_DATA SECTION_.
________

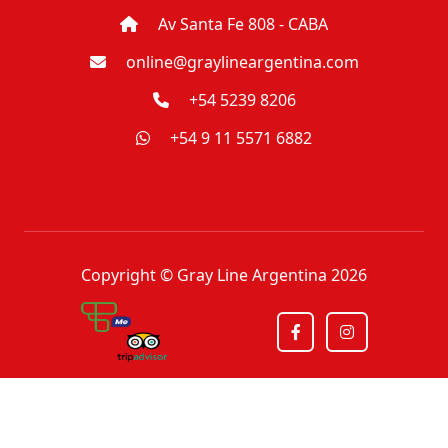
Av Santa Fe 808 - CABA
online@graylineargentina.com
+54 5239 8206
+54 9 11 5571 6882
Copyright © Gray Line Argentina 2026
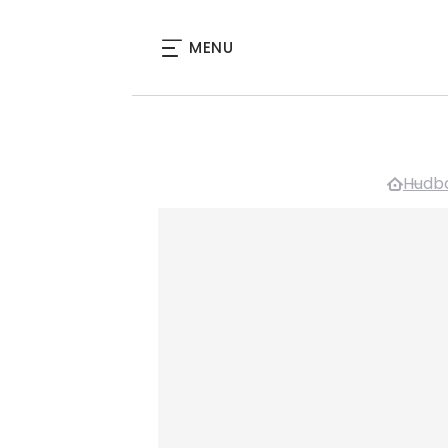
MENU
Hudb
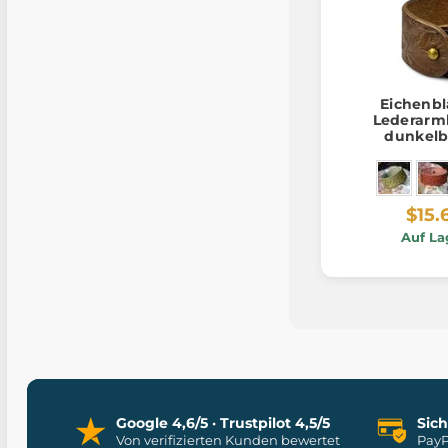
Eichenbl
Lederarm
dunkelb
$15.
Auf La
Google 4,6/5 · Trustpilot 4,5/5
Sic
Von verifizierten Kunden bewertet
PayP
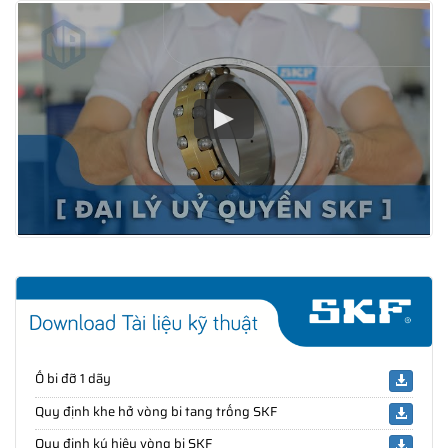
Ổ bi đỡ 1 dãy
Quy định khe hở vòng bi tang trống SKF
Quy định ký hiệu vòng bi SKF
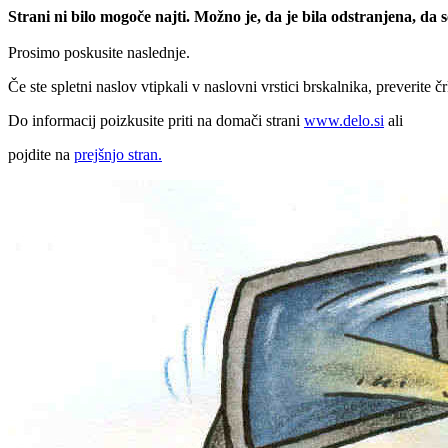
Strani ni bilo mogoče najti. Možno je, da je bila odstranjena, da
Prosimo poskusite naslednje.
Če ste spletni naslov vtipkali v naslovni vrstici brskalnika, preverite č
Do informacij poizkusite priti na domači strani
www.delo.si
ali
pojdite na
prejšnjo stran.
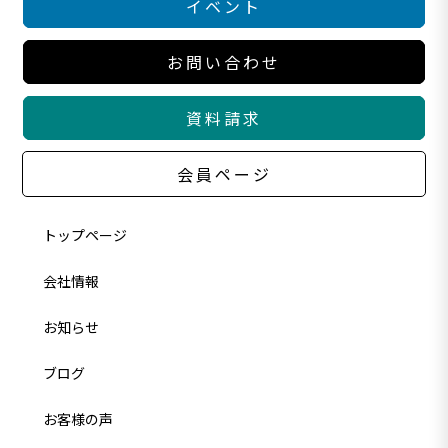
イベント
お問い合わせ
資料請求
会員ページ
トップページ
会社情報
お知らせ
ブログ
お客様の声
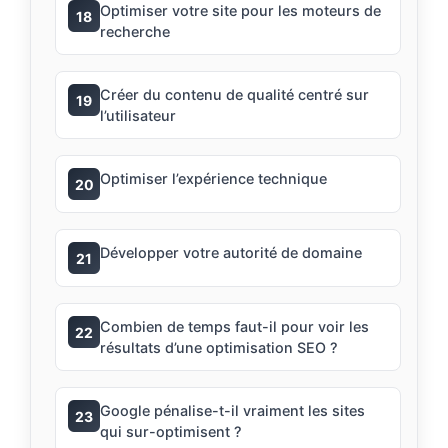
Optimiser votre site pour les moteurs de
18
recherche
Créer du contenu de qualité centré sur
19
l’utilisateur
Optimiser l’expérience technique
20
Développer votre autorité de domaine
21
Combien de temps faut-il pour voir les
22
résultats d’une optimisation SEO ?
Google pénalise-t-il vraiment les sites
23
qui sur-optimisent ?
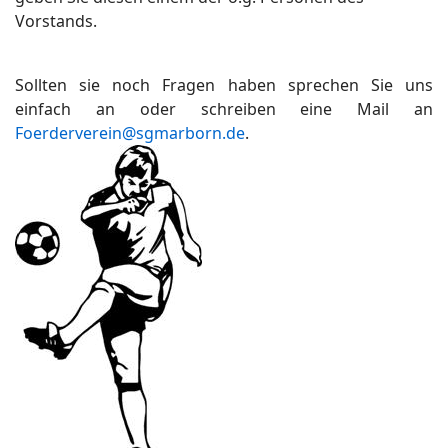
Vorstands.
Sollten sie noch Fragen haben sprechen Sie uns
einfach an oder schreiben eine Mail an
Foerderverein@sgmarborn.de
.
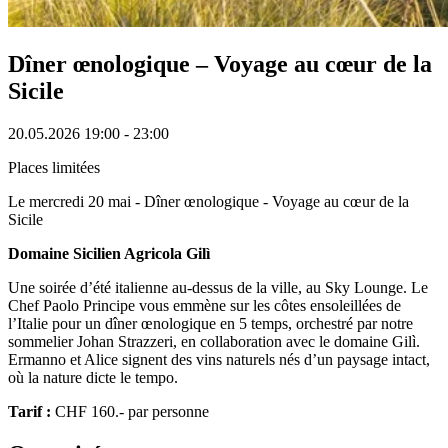
Dîner œnologique – Voyage au cœur de la
Sicile
20.05.2026
19:00 - 23:00
Places limitées
Le mercredi 20 mai - Dîner œnologique - Voyage au cœur de la
Sicile
Domaine Sicilien Agricola Gilì
Une soirée d’été italienne au‑dessus de la ville, au Sky Lounge. Le
Chef Paolo Principe vous emmène sur les côtes ensoleillées de
l’Italie pour un dîner œnologique en 5 temps, orchestré par notre
sommelier Johan Strazzeri, en collaboration avec le domaine Gilì.
Ermanno et Alice signent des vins naturels nés d’un paysage intact,
où la nature dicte le tempo.
Tarif :
CHF 160.- par personne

________

_WHAT TO DO_. Render the text read from the material above as a JSON list of strings, one string per line, covering every page and skipping blank lines. Leave the picture markers out of the answer.

_WORKED SOLUTION_.
[
  "Av Santa Fe 808 - CABA",
  "online@graylineargentina.com",
  "+54 5239 8206",
  "+54 9 11 5571 6882",
  "Copyright © Gray Line Argentina 2026",
  "MENU",
  "Hudb",
  "Eichenbl",
  "Lederarm",
  "dunkelb",
  "$15.",
  "Auf La",
  "Google 4,6/5 · Trustpilot 4,5/5",
  "Sic",
  "Von verifizierten Kunden bewertet",
  "PayP",
  "Ổ bi đỡ 1 dãy",
  "Quy định khe hở vòng bi tang trống SKF",
  "Quy định ký hiệu vòng bi SKF",
  "Strani ni bilo mogoče najti. Možno je, da je bila odstranjena, da",
  "Prosimo poskusite naslednje.",
  "Če ste spletni naslov vtipkali v naslovni vrstici brskalnika, preverite č",
  "Do informacij poizkusite priti na domači strani",
  "www.delo.si",
  "ali",
  "pojdite na",
  "prejšnjo stran.",
  "イベント",
  "お問い合わせ",
  "資料請求",
  "会員ページ",
  "トップページ",
  "会社情報",
  "お知らせ",
  "ブログ",
  "お客様の声",
  "Optimiser votre site pour les moteurs de",
  "18",
  "recherche",
  "Créer du contenu de qualité centré sur",
  "19",
  "l’utilisateur",
  "Optimiser l’expérience technique",
  "20",
  "Développer votre autorité de domaine",
  "21",
  "Combien de temps faut-il pour voir les",
  "22",
  "résultats d’une optimisation SEO ?",
  "Google pénalise-t-il vraiment les sites",
  "23",
  "qui sur-optimisent ?",
  "Vorstands.",
  "Sollten sie noch Fragen haben sprechen Sie uns",
  "einfach an oder schreiben eine Mail an",
  "Foerderverein@sgmarborn.de",
  ".",
  "Dîner œnologique – Voyage au cœur de la",
  "Sicile",
  "20.05.2026",
  "19:00 - 23:00",
  "Places limitées",
  "Le mercredi 20 mai - Dîner œnologique - Voyage au cœur de la",
  "Sicile",
  "Domaine Sicilien Agricola Gilì",
  "Une soirée d’été italienne au‑dessus de la ville, au Sky Lounge. Le",
  "Chef Paolo Principe vous emmène sur les côtes ensoleillées de",
  "l’Italie pour un dîner œnologique en 5 temps, orchestré par notre",
  "sommelier Johan Strazzeri, en collaboration avec le domaine Gilì.",
  "Ermanno et Alice signent des vins naturels nés d’un paysage intact,",
  "où la nature dicte le tempo.",
  "Tarif :",
  "CHF 160.- par personne"
]